### What you are asked to do
Output every one of the records below verbatim, without changing anything.

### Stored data
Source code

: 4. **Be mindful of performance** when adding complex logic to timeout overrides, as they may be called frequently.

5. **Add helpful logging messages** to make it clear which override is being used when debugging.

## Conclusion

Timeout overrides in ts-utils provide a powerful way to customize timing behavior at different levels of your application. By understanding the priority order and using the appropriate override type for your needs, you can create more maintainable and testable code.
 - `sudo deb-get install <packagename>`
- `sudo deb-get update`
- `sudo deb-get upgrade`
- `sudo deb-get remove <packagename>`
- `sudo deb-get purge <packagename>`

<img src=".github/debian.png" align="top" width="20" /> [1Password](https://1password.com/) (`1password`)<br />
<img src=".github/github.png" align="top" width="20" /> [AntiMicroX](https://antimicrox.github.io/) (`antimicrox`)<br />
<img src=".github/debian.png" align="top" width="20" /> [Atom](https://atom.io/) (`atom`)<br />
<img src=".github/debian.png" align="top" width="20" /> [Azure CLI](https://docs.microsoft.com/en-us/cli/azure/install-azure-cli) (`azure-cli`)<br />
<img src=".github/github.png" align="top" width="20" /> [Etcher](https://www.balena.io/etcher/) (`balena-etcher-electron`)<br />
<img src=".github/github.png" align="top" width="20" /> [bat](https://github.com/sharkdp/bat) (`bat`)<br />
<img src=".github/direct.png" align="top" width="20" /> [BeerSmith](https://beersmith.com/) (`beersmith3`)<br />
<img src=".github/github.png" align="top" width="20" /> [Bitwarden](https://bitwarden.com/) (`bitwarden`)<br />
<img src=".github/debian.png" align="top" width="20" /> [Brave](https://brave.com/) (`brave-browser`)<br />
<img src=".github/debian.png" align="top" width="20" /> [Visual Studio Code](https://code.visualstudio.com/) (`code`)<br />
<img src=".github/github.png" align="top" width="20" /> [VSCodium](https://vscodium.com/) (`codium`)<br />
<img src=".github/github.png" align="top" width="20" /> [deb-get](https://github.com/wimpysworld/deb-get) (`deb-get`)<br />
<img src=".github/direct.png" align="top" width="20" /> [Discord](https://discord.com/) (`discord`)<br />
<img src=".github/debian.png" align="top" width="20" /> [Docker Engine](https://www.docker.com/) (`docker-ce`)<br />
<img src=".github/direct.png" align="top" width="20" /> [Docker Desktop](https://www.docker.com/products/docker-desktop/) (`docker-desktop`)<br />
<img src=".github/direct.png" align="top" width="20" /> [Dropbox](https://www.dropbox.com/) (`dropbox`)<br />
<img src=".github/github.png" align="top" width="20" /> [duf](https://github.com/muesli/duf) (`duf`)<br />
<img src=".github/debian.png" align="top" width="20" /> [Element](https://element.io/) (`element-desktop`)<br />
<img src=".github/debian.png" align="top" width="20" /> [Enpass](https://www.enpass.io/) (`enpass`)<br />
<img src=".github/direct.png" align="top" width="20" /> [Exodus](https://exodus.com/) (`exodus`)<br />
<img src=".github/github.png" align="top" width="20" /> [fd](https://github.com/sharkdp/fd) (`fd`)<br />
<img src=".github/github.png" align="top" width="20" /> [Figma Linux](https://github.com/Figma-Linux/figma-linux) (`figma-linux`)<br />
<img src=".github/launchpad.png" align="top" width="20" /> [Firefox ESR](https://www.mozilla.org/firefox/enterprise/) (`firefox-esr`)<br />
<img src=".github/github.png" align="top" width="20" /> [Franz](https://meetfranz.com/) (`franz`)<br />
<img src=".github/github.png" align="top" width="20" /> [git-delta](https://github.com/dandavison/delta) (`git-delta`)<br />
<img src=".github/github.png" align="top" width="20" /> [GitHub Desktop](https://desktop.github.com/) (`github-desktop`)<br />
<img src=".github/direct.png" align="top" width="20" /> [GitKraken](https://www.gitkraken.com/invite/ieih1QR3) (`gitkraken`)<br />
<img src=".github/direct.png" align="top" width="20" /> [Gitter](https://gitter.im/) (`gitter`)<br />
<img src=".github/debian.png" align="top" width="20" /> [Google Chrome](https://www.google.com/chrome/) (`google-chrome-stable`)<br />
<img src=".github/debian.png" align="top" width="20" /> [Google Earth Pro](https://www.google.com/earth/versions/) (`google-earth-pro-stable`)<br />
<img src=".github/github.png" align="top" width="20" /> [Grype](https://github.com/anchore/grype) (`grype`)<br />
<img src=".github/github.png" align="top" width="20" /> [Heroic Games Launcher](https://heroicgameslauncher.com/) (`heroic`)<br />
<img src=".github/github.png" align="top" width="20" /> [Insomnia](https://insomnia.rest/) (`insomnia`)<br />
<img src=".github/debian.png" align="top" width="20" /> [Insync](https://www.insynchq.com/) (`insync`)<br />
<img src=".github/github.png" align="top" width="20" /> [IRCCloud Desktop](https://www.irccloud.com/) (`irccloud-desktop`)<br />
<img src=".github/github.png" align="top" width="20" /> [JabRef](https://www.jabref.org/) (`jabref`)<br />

### Result below
Source code

: 4. **Be mindful of performance** when adding complex logic to timeout overrides, as they may be called frequently.

5. **Add helpful logging messages** to make it clear which override is being used when debugging.

## Conclusion

Timeout overrides in ts-utils provide a powerful way to customize timing behavior at different levels of your application. By understanding the priority order and using the appropriate override type for your needs, you can create more maintainable and testable code.
 - `sudo deb-get install <packagename>`
- `sudo deb-get update`
- `sudo deb-get upgrade`
- `sudo deb-get remove <packagename>`
- `sudo deb-get purge <packagename>`

<img src=".github/debian.png" align="top" width="20" /> [1Password](https://1password.com/) (`1password`)<br />
<img src=".github/github.png" align="top" width="20" /> [AntiMicroX](https://antimicrox.github.io/) (`antimicrox`)<br />
<img src=".github/debian.png" align="top" width="20" /> [Atom](https://atom.io/) (`atom`)<br />
<img src=".github/debian.png" align="top" width="20" /> [Azure CLI](https://docs.microsoft.com/en-us/cli/azure/install-azure-cli) (`azure-cli`)<br />
<img src=".github/github.png" align="top" width="20" /> [Etcher](https://www.balena.io/etcher/) (`balena-etcher-electron`)<br />
<img src=".github/github.png" align="top" width="20" /> [bat](https://github.com/sharkdp/bat) (`bat`)<br />
<img src=".github/direct.png" align="top" width="20" /> [BeerSmith](https://beersmith.com/) (`beersmith3`)<br />
<img src=".github/github.png" align="top" width="20" /> [Bitwarden](https://bitwarden.com/) (`bitwarden`)<br />
<img src=".github/debian.png" align="top" width="20" /> [Brave](https://brave.com/) (`brave-browser`)<br />
<img src=".github/debian.png" align="top" width="20" /> [Visual Studio Code](https://code.visualstudio.com/) (`code`)<br />
<img src=".github/github.png" align="top" width="20" /> [VSCodium](https://vscodium.com/) (`codium`)<br />
<img src=".github/github.png" align="top" width="20" /> [deb-get](https://github.com/wimpysworld/deb-get) (`deb-get`)<br />
<img src=".github/direct.png" align="top" width="20" /> [Discord](https://discord.com/) (`discord`)<br />
<img src=".github/debian.png" align="top" width="20" /> [Docker Engine](https://www.docker.com/) (`docker-ce`)<br />
<img src=".github/direct.png" align="top" width="20" /> [Docker Desktop](https://www.docker.com/products/docker-desktop/) (`docker-desktop`)<br />
<img src=".github/direct.png" align="top" width="20" /> [Dropbox](https://www.dropbox.com/) (`dropbox`)<br />
<img src=".github/github.png" align="top" width="20" /> [duf](https://github.com/muesli/duf) (`duf`)<br />
<img src=".github/debian.png" align="top" width="20" /> [Element](https://element.io/) (`element-desktop`)<br />
<img src=".github/debian.png" align="top" width="20" /> [Enpass](https://www.enpass.io/) (`enpass`)<br />
<img src=".github/direct.png" align="top" width="20" /> [Exodus](https://exodus.com/) (`exodus`)<br />
<img src=".github/github.png" align="top" width="20" /> [fd](https://github.com/sharkdp/fd) (`fd`)<br />
<img src=".github/github.png" align="top" width="20" /> [Figma Linux](https://github.com/Figma-Linux/figma-linux) (`figma-linux`)<br />
<img src=".github/launchpad.png" align="top" width="20" /> [Firefox ESR](https://www.mozilla.org/firefox/enterprise/) (`firefox-esr`)<br />
<img src=".github/github.png" align="top" width="20" /> [Franz](https://meetfranz.com/) (`franz`)<br />
<img src=".github/github.png" align="top" width="20" /> [git-delta](https://github.com/dandavison/delta) (`git-delta`)<br />
<img src=".github/github.png" align="top" width="20" /> [GitHub Desktop](https://desktop.github.com/) (`github-desktop`)<br />
<img src=".github/direct.png" align="top" width="20" /> [GitKraken](https://www.gitkraken.com/invite/ieih1QR3) (`gitkraken`)<br />
<img src=".github/direct.png" align="top" width="20" /> [Gitter](https://gitter.im/) (`gitter`)<br />
<img src=".github/debian.png" align="top" width="20" /> [Google Chrome](https://www.google.com/chrome/) (`google-chrome-stable`)<br />
<img src=".github/debian.png" align="top" width="20" /> [Google Earth Pro](https://www.google.com/earth/versions/) (`google-earth-pro-stable`)<br />
<img src=".github/github.png" align="top" width="20" /> [Grype](https://github.com/anchore/grype) (`grype`)<br />
<img src=".github/github.png" align="top" width="20" /> [Heroic Games Launcher](https://heroicgameslauncher.com/) (`heroic`)<br />
<img src=".github/github.png" align="top" width="20" /> [Insomnia](https://insomnia.rest/) (`insomnia`)<br />
<img src=".github/debian.png" align="top" width="20" /> [Insync](https://www.insynchq.com/) (`insync`)<br />
<img src=".github/github.png" align="top" width="20" /> [IRCCloud Desktop](https://www.irccloud.com/) (`irccloud-desktop`)<br />
<img src=".github/github.png" align="top" width="20" /> [JabRef](https://www.jabref.org/) (`jabref`)<br />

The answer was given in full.